Alesana Tuilagi scored a hat-trick as Samoa stormed to a dominant 49-12 bonus-point victory over Namibia in Rotorua.
Making their first appearance of the World Cup, Samoa – fielding the same starting 15 that stunned Tri Nations champions Australia in July – showed threats across the field that will ensure pool D opponents South Africa and Wales take notice.
High on those sides' agenda will be preventing opportunities to Tuilagi, the 119kg powerhouse that caused nightmares for the Namibian defence throughout the encounter.
Adding to Tuilagi's efforts were a try to scrum-half Kahn Fotuali'i only 49 seconds into Samoa's 2011 campaign, while fullback Paul Williams returned from the sin bin to also cross over.
The Samoans, running with the breeze in the first half, led 25-0 thanks to two of Tuilagi's tries and Fotuali'i's first-minute individual effort.
Fielding a poor Namibia clearance, Fotuali'i tip-toed down the right touch, beat two defenders and sent the large Samoan contingent in the crowd into raptures.
Tuilagi had plenty of help with his five-pointers coming through fine hands to put him into space, in each case by the impressive George Stowers.
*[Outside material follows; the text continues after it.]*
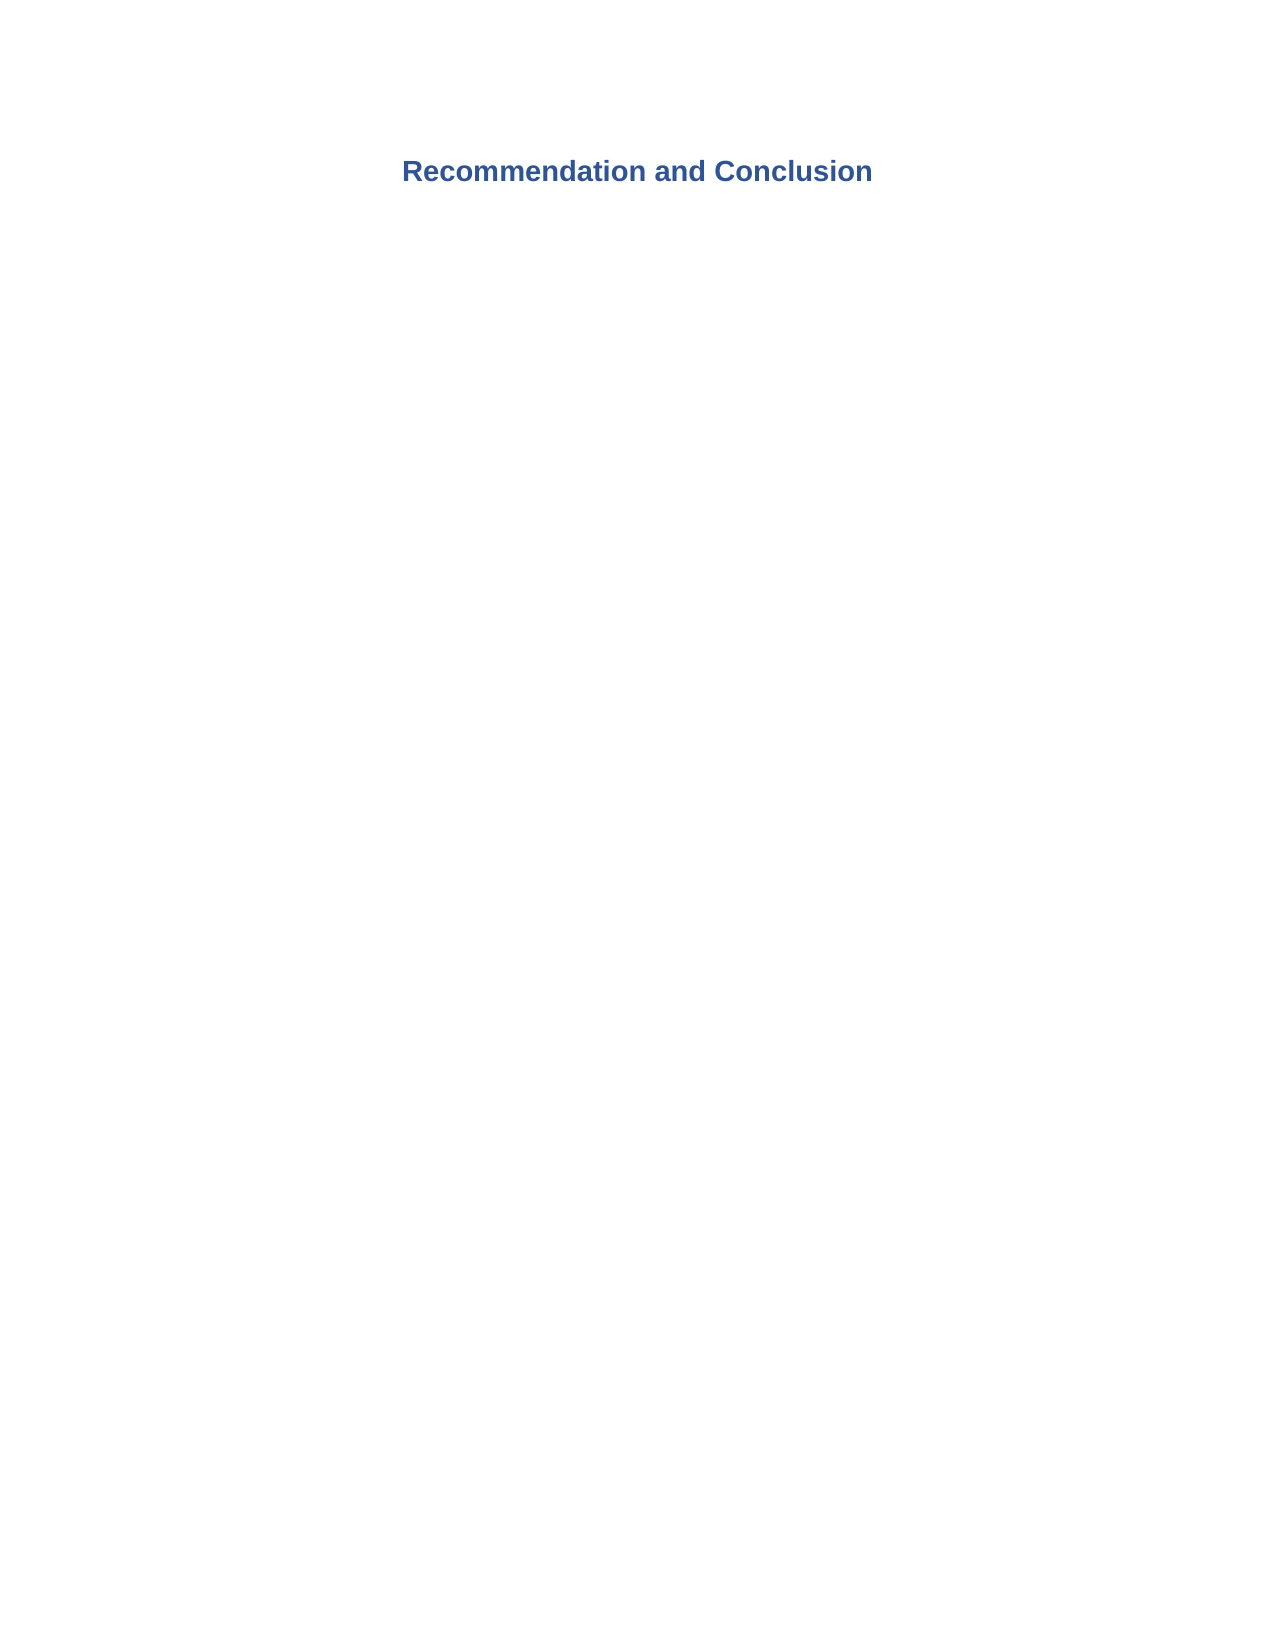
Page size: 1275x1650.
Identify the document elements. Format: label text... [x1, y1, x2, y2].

subtitle Recommendation and Conclusion [150, 154, 1125, 188]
The opening 40 minutes, utterly dominated by Samoa with 73 percent of territory, ended with fullback Paul Williams being unfairly judged to have made a dangerous hit on Namibia fly-half Theuns Kotze and sent to the sin bin for 10 minutes.
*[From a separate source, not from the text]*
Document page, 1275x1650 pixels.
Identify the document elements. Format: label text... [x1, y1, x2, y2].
Tuilagi sealed his hat-trick midway through the second half, again with a simple path to the left corner for a bonus point.
And Williams came back on to stride by three defenders and record his side's fifth.
Namibia never stopped working and were duly rewarded with the best try of the match – a 70 metre build-up where wing Llewellyn Winkler chipped for himself, gathered and fed centre Danie van Wyk to run in.
Samoa were not finished, however, gaining a penalty try thanks to their dominant scrum.
The final say went to Kotze, who dummied and went over in the 79th minute to show he has a try-scoring verve to match his drop-goal spree in the opening loss to Fiji.
In what is essentially a quarter-final qualifier, Samoa will face Wales in Hamilton on Sunday, while Namibia's arduous task of playing four matches in 16 days continues against the might of South Africa in eight days' time.